+++ Material for the task +++

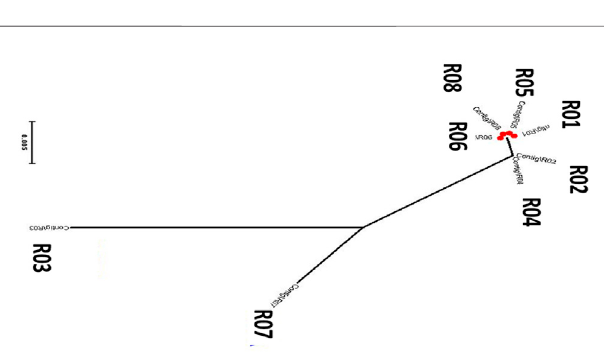
FIGURE 3 | Phylogenetic tree of eight different Magnaporthe species isolated from different hosts in Yunnan Province of China. The sequences were derived from the PCR ampli fi ed products with ITS1 and ITS4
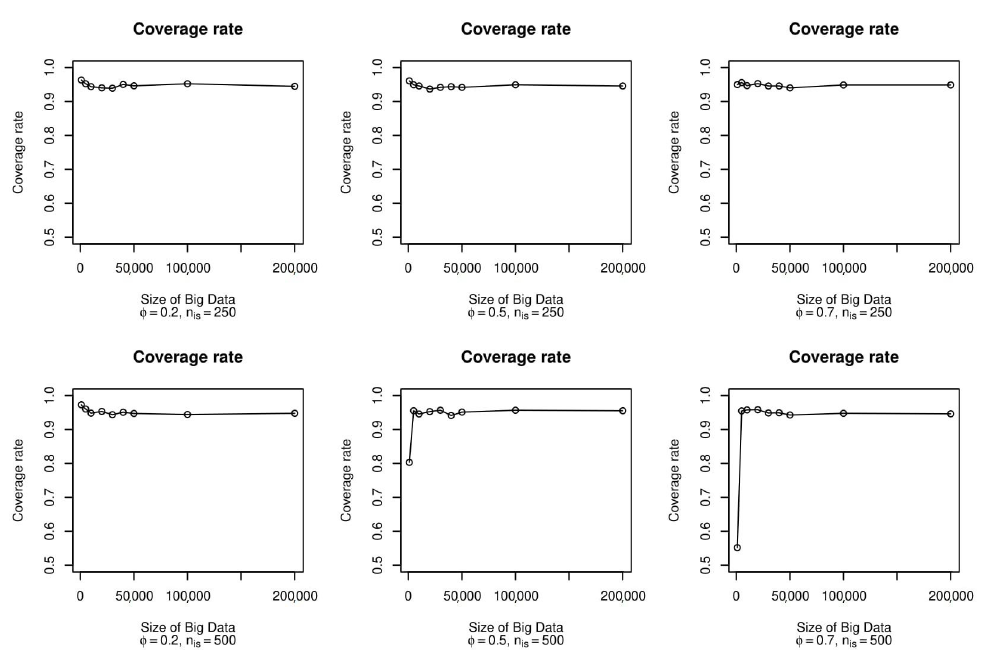
Figure 3. Coverage rate for the mean parameter, according to the size of the big data, φ , and n is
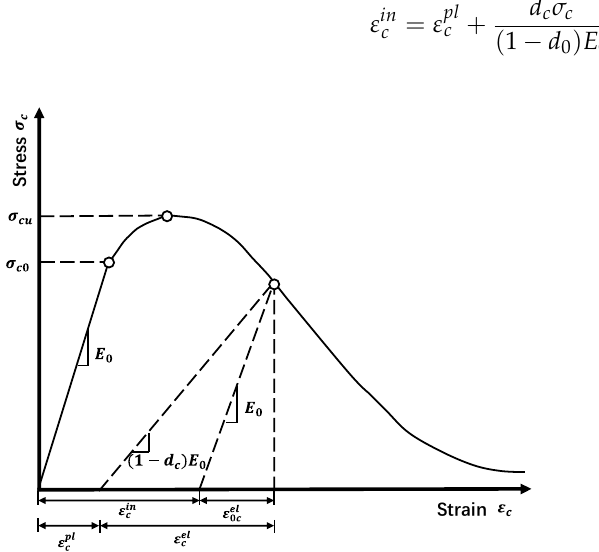
Figure 5. Stress–strain relationship of concrete under the compression condition considered in the present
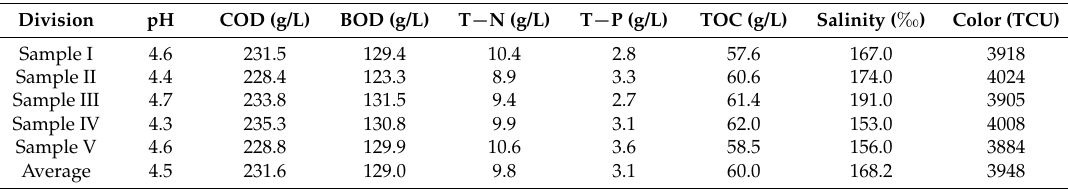
Table 4. Characteristics of waste soy sauce.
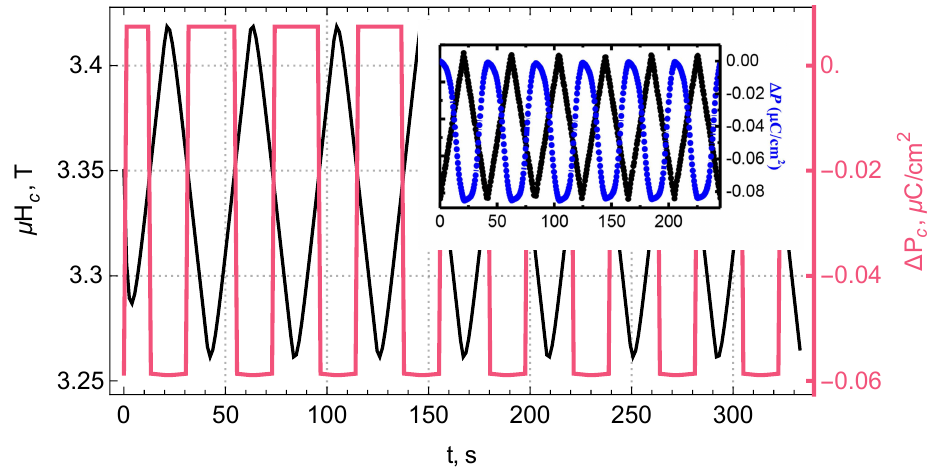
Figure 5. Modeled quasi–linear magnetoelectric effect at the AFM–FRM phase boundary. The magnetic field is modulated with time t by a triangular function with an amplitude of 0.2 T similar to the experiment near 3.25 T—the critical field of the transition to the ferrimagnetic phase. The inset shows the experimental plots from [1]—periodic modulation of electric polarization (blue) induced by a magnetic field (black) linearly varying between 3.25 T and 3.5 T at T ∼ 58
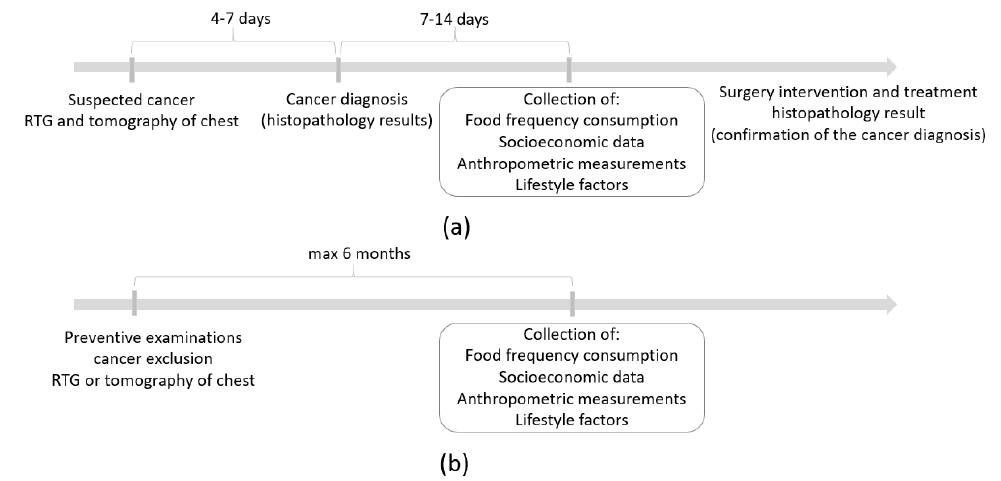
Figure 1. Time schemes of the study design for ( a ) the cancer sample and ( b ) the control sample. RTG digital X-ray examination.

+++

• **Try it**
Wherever the string "from" is found in the entries, copy the line it sits in.

• **Finished task**
FIGURE 3 | Phylogenetic tree of eight different Magnaporthe species isolated from different hosts in Yunnan Province of China. The sequences were derived from the PCR ampli fi ed products with ITS1 and ITS4
Figure 5. Modeled quasi–linear magnetoelectric effect at the AFM–FRM phase boundary. The magnetic field is modulated with time t by a triangular function with an amplitude of 0.2 T similar to the experiment near 3.25 T—the critical field of the transition to the ferrimagnetic phase. The inset shows the experimental plots from [1]—periodic modulation of electric polarization (blue) induced by a magnetic field (black) linearly varying between 3.25 T and 3.5 T at T ∼ 58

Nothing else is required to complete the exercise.